BY 1952, the last year of his presidency, Harry Truman recognised that the victory he had hoped for was no longer possible in Korea. US forces were not losing, but they were not winning, either. Instead they were caught up in a vast, bloody and expensive holding operation. Republicans were eager to criticise the Democrats for being soft on the communists. Others, even Democrats, asked how they could justify the deaths of 50,000 US troops without a clear win. Many, including South Korea’s President Syngman Rhee, had not given up on the dream of a unified Korea that would be an ally in the war against communism.
Truman’s successor, Dwight Eisenhower, as a legendary general, had enormous freedom to manoeuvre. He used it, ending new military offensives, conceding several key points to the North Koreans and the Chinese. On July 27, 1953, the parties to the war signed a peace treaty —all parties, that is, except the South Koreans, who believed the deal was a sellout.

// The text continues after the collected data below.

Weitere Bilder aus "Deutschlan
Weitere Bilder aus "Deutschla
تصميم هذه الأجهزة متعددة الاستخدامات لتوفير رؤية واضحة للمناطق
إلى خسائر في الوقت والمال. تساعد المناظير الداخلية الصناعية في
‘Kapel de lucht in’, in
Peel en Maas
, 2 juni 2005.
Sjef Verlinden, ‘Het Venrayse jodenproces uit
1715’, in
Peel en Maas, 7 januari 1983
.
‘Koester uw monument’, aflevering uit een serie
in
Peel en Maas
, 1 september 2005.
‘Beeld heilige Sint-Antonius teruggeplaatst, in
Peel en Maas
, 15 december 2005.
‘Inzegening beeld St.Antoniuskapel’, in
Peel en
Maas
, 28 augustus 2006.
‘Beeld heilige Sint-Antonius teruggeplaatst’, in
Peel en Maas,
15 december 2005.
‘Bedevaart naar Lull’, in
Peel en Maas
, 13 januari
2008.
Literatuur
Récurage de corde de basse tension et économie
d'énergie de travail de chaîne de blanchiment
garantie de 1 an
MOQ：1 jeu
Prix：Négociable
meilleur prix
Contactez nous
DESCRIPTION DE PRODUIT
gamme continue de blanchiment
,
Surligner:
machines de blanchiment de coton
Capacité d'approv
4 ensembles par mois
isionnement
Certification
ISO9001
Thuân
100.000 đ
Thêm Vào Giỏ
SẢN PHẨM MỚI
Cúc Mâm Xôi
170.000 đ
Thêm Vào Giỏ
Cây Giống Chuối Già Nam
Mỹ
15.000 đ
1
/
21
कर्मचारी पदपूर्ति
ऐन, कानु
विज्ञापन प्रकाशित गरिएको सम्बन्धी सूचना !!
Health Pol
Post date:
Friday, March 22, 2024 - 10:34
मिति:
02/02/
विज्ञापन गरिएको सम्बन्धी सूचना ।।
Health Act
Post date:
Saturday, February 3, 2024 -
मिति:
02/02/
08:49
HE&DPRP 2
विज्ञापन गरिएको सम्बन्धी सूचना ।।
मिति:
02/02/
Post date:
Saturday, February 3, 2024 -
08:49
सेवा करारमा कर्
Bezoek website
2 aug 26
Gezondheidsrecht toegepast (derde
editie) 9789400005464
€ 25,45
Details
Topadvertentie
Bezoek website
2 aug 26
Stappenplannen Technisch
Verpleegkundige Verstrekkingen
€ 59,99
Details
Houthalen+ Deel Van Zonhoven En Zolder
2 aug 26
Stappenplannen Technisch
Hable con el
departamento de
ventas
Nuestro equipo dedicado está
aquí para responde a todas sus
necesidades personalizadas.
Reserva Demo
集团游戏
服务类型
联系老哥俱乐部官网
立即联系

For Americans, the Korean War was not a defeat—the United States had gathered a coalition to resist aggression—but it was certainly not a victory. After three years of fighting and 4 million dead, Korea remained divided—the North a communist bulwark, the South itself turning into a nasty dictatorship—Asia was bubbling over and the danger of war with the forces of international communism seemed greater than before.
Something like the close of the Korean War is, frankly, the best we can hope for in Iraq now. One could easily imagine worse outcomes—a bloodbath, political fragmentation, a tumultuous flood of refugees and a surge in global terrorist attacks. But with planning, intelligence, execution and luck, it is possible that the American intervention in Iraq could have a gray ending—one that is unsatisfying to all, but that prevents the worst scenarios from unfolding, secures some real achievements and allows the United States to regain its energies and strategic compass for its broader leadership role in the world.